Text segment
————

In Massachusetts General Hospital v. C.R. (slip opinion 4/14/20, SJC-12844), the Supreme Judicial Court recently grappled with the extensive crisis of “ED boarding,” detaining a patient at a hospital Emergency Department (“ED”) pursuant G.L. c. 123, § 12(a) while seeking an appropriate placement at a psychiatric facility pursuant to G.L. c. 123, § 12(b). The practice of ED boarding has become increasingly common in Massachusetts given the shortage of available placements at psychiatric facilities.

————

Records shown
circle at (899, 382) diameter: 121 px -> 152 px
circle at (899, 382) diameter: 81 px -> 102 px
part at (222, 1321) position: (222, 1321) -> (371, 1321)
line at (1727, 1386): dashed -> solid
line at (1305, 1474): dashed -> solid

————

Instructions
1) According to the passage on ED boarding, what has made the practice increasingly common in Massachusetts?
2) Reproduce everything in the passage on ED boarding from "In Massachusetts General" down to "at psychiatric facilities.", with no changes.

Task-by-task outputs
1) The shortage of available placements at psychiatric facilities.

2)
In Massachusetts General Hospital v. C.R. (slip opinion 4/14/20, SJC-12844), the Supreme Judicial Court recently grappled with the extensive crisis of “ED boarding,” detaining a patient at a hospital Emergency Department (“ED”) pursuant G.L. c. 123, § 12(a) while seeking an appropriate placement at a psychiatric facility pursuant to G.L. c. 123, § 12(b). The practice of ED boarding has become increasingly common in Massachusetts given the shortage of available placements at psychiatric facilities.